‘Mob lynchings are the new communal riots’: Lynch Files author Ziya Us Salam
The spate of lynchings are reflective of “vomiting the filth” which the Bharatiya Janata Party and Sangh Parivar have accumulated since 1925, Jignesh Mevani said at a book launch in New Delhi recently
In India, the lynchings, which have become the new normal and have replaced communal riots as a scourge of society and polity, did not start with Mohammad Akhlaque in Dadri in 2015; they started with the killing of Mohsin Sheikh in Pune. Alimuddin Anasari and Rakhabar are only the latest names in the list.
For the first time, the culprits did not run away, but instead displayed their victims’ bloodied faces and battered and mutilated bodies as trophies”, said veteran journalist and social commentator Ziya Us Salam at the launch programme of his latest book Lynch Files: The Forgotten Saga of Victims of Hate Crime in Delhi on February 8. “I hope I do not have to write a sequel to this book, and the catastrophic period of 2014- 19 does not return”, Salam continued.
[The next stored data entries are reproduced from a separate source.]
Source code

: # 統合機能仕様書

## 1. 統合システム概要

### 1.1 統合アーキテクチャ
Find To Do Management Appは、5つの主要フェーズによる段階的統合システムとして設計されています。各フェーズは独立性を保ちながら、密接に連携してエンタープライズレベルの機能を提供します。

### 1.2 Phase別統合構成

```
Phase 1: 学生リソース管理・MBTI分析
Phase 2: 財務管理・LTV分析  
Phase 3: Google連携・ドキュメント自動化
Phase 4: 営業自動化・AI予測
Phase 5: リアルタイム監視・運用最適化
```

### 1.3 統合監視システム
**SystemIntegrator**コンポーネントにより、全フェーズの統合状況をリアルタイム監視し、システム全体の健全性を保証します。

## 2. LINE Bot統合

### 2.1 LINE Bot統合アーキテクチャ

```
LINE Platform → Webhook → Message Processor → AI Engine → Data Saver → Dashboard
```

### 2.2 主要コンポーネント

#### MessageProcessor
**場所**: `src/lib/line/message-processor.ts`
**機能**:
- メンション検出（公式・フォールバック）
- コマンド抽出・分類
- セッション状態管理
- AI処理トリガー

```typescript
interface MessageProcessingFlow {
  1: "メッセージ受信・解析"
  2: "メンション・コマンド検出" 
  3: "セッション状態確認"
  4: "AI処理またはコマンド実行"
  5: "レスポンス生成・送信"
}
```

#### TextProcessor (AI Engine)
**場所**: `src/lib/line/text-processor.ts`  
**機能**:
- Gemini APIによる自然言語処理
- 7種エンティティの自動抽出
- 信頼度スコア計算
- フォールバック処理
The trigger for writing the book was the burial of the news of Rakhbar’s lynching in July 2018, which the media largely tended to ignore or consigned to miniscule columns in print, he said.
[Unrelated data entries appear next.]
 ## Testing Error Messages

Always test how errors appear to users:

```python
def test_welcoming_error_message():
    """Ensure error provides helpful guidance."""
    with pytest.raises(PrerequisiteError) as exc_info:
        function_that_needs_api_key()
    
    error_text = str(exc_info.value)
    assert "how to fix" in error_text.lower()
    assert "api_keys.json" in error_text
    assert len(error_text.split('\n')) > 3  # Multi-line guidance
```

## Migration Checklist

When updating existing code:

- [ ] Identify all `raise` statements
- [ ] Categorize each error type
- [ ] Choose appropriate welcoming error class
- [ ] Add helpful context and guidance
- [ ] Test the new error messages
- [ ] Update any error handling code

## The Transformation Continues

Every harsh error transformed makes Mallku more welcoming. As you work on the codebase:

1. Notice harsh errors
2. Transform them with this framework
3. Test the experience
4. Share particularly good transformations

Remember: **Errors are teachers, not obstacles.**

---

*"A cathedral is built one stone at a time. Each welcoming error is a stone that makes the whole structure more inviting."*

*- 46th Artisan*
Jignesh Mevani, Independent MLA from Gujarat who has also penned the foreword to the book said that the spate of lynchings are reflective of “vomiting the filth” which the BJP and the Sangh Parivar have accumulated since they came into being in 1925. The “barbaric bravado of the lynchers come from the fact that they are not only protected, but also encouraged by the ruling regime. After 2019, when the BJP is voted out of power, we need a massive cultural revolution to cleanse the filth of hate and bigotry which has accumulated in society and polity”, he said.
“Lynching is a one-sided kind of rioting where one sees a complete collaboration of the police machinery with the perpetrators. This normalizing of heinous crimes among substantial sections of society is facilitated by certain sections of the media and social media”, said activist lawyer Prashant Bhushan. Referring to journalist Swati Chaturvedi’s book I Am a Troll, in which she exposed how Narendra Modi encourages bigotry on Twitter courtesy the BJP’s IT Cell, Bhushan said that it is disgraceful to see the prime minister participate in this grotesque vulgarity.” He lamented.
“In three months from now, we will be rid of this government, but the cleansing of the public psyche would be a daunting task. It would require a massive civil society effort to remove this poison and desensitization of humanity”, he said, echoing Mevani.
Speaker after speaker reiterated the need to cleanse out the filth of hatred from society
Professor Apoorvanand Jha of Delhi University, a prolific commentator on society and human rights activist, said that Muslims are not in a position to protest against lynchings as Dalits do, even if they have to bear the brunt of the heinous and gruesome hate crimes. This leads one to suspect if Hindus can think with sympathy and humanity.
Ghazala Jamil, professor at JNU’s Centre for Law and Governance, echoed Apoorvanand and said that “Because Muslims cannot protest lynchings on a pan-India scale, others also feel emboldened, and this leads to a social death.” The narratives in the book are therapeutic, because they give one agency to see what is happening to us, and gather resources to counter it, she said.
She then went on to question the constitution as a secular document, because it disguises the ban on cow slaughter as scientific management and protection of cattle, though some of the founders were vehemently against such an approach.
Veteran journalist and peace activist John Dayal said that Salam’s book is not a “book for Muslims, who have been the major victims of lynchings, but a mirror to India.” Recalling his journeys with Karwaan-e- Mohabbat’s visits to all the victims of lynching, he said that there was a sinister pattern to the incidents- counter cases of illegal cow slaughter have been filed against the surviving family members, especially the male youth. “So instead of fighting for justice, they have been forced to fight to save and protect the living”, he said. “This incandescent Islamophobia has spread so deep, that it would require a new kind of soap to be cleansed out for good”, he asserted.